Tuesday, November 11, 2014

SAC interface circuits interact with 1131, plus keypunch debugging continues


CHI INTERFACE AND DISK DRIVE

My first attempt to hook up my circuits to the backplane of the CHI interface box caused some damage to the interrupt level 4 status and request wires where they were hooked to wirewrap pins on the backplane. I will need to repair this before I use the unit further.

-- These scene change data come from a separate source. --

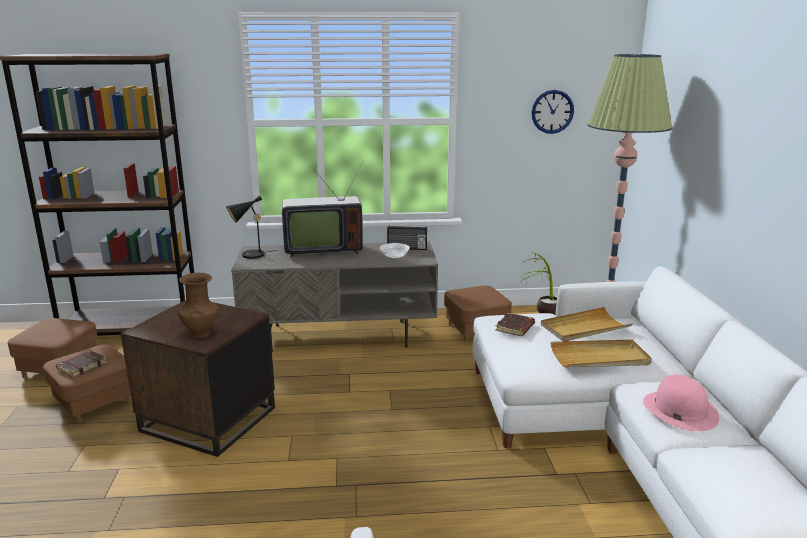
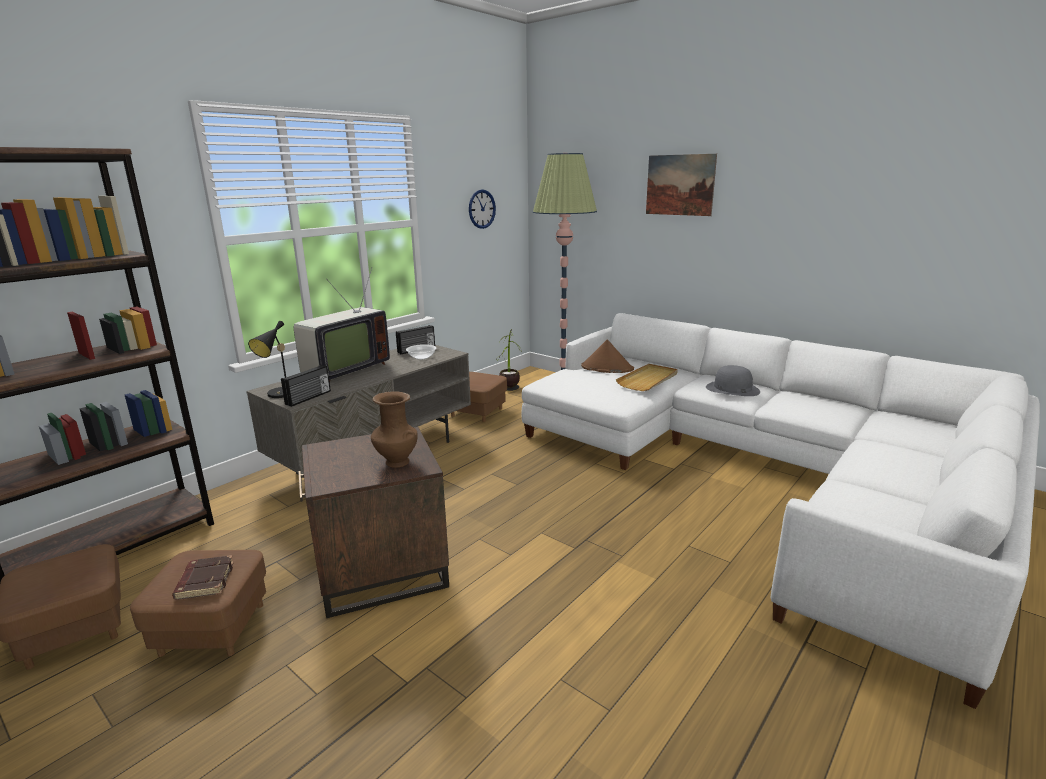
camera: 45 degrees left, 0 degrees up
brown book [495,313,535,336] -> none
beige tray [541,307,633,341] -> brown hat [581,340,634,373]
pink hat [643,375,719,431] -> grey hat [706,365,760,396]
none -> radio [281,365,331,407]
none -> picture [646,154,717,216]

In the process of tracing the wiring of the 160 pin socket inside the CHI box, I found four signals that are not connected because the socket has an empty hole rather than a female pin at those locations. The way that the SAC interface works on the cable makes it insensitive to unconnected lines (or a missing SAC cable). Any signal that is produced by the 1131 is activating a transistor to pull the line down to ground, but without a connection, it doesn't matter if the pin floats. Any signal that is received by the 1131 terminates the cable on the 1130 end, puts 3V on the pin, and watches to see if the remote end pulls that pin down to ground or leaves it at 3V. With nothing connected, the pin stays at 3V.

Two of the missing pins are for specialized modes that may be needed by certain peripherals, but are not needed by the printer and disk connections implemented by CHI: Advance I/O Entry and Block Channel Advance cause the 1130 to latch in data earlier than normal in a memory cycle and keep the cycle stealing logic holding longer than normal for peripherals that can't meet the timing requirements of an 1130 memory cycle. If we don't ask for these, we get normal 1131 operatoin.

The other two are the interrupt level status for levels 3 and 5 - without looking at them, the CHI box can't place any devices on those interrupt levels and can't watch to see if the level is active. Since CHI determined what levels it would use for its disk and printer devices, they can work without that information.

NEW KEYPUNCH INTERFACE DEVELOPMENT

Something is hanging the Arduino in mid-card, around column 46. I looked over the keypunch and don't see any shorted pins or obvious anomalies. I will have to do more testing to understand what triggers this condition and therefore how to fix it.

I did testing with various length output lines and also with the read cable disconnected. The problem occurs regardless of the read cable, which rules out that as a source. When I punched a line with about 55 characters it seemed to finish properly and continue to process other commands, but when a line to be punched was 66 or more characters, the Arduino hung up during the punching.

I am not sure what changed that left this sensitive to this problem, but I will do further clean up of the code to reduce the chance of the stack running into the heap. One change I will make is to remove the use of the String objects which are what I extend as I add the incoming command lines and build up the punch output. I will explicitly store these in character arrays and track their size myself.

SAC INTERFACE FOR ADDING PERIPHERALS TO THE 1130

I did the test with my interface boards and the 1131, making use of the CHI box for its 160 pin socket. I pulled the circuit cards, leaving the SLT lines unterminated, then hooked two of them up to circuits on my board and to a TTL switch and indicator light. The signals were interrupt request for level 2, and interrupt level 2 active.

It wasn't an ideal connection, since the wire run from the socket was almost the maximum permissible for unbalanced lines - straight wire not twisted pairs - before I added my twisted pairs to those backplane pins. The behavior of the 1131 was what I expected when I had it in single step (SS) mode, but it was always triggering interrupt level 2 when in any other run mode.

My test setup to activate and monitor signals to the 1130 over the SAC cable
In the single step mode, the basic clocking pulses such as Phase A are held at one level rather than oscillating at the basic machine cycle time. I pushed the start button to advance the machine through each of the T clock steps for each of the instruction phases. The other modes induce noise on the line, to which the poor termination of the ad-hoc wiring is susceptible - at least that is what I suspect.

When the machine is in the midst of executing an instruction and a request is raised for an interrupt, the request is not acted upon until the instruction ends and is ready to step from T7 to T0 of a new I1 phase. I executed several instructions step by step, then in the midst of one I turned on the interrupt request switch on my testbed. As I finished stepping through the instruction, when I finished the last step, the interrupt level 2 light lit and the next step performed the forced BSI Indirect which is how an 1130 jumps to its interrupt routine.

When the machine entered the interrupt level, the light changed on my status indicator on the testbed, showing me that I was properly receiving the state of that signal. This proved to me that I was able to receive the proper logic state of signals coming from the 1131 and that I could produce logic states that properly activated functions on the 1131.

As I said, however, when the machine was in any other mode, which sends a continual stream of Phase A and T clock signals on the cable, the 1131 would jump into interrupt level 2. This didn't depend on the position of the input switch and a VOM showed a steady proper voltage that should be interpreted as no request. This is why I believe it is transient factors that are artifacts of my simple testing method, rather than a problem with the interface boards.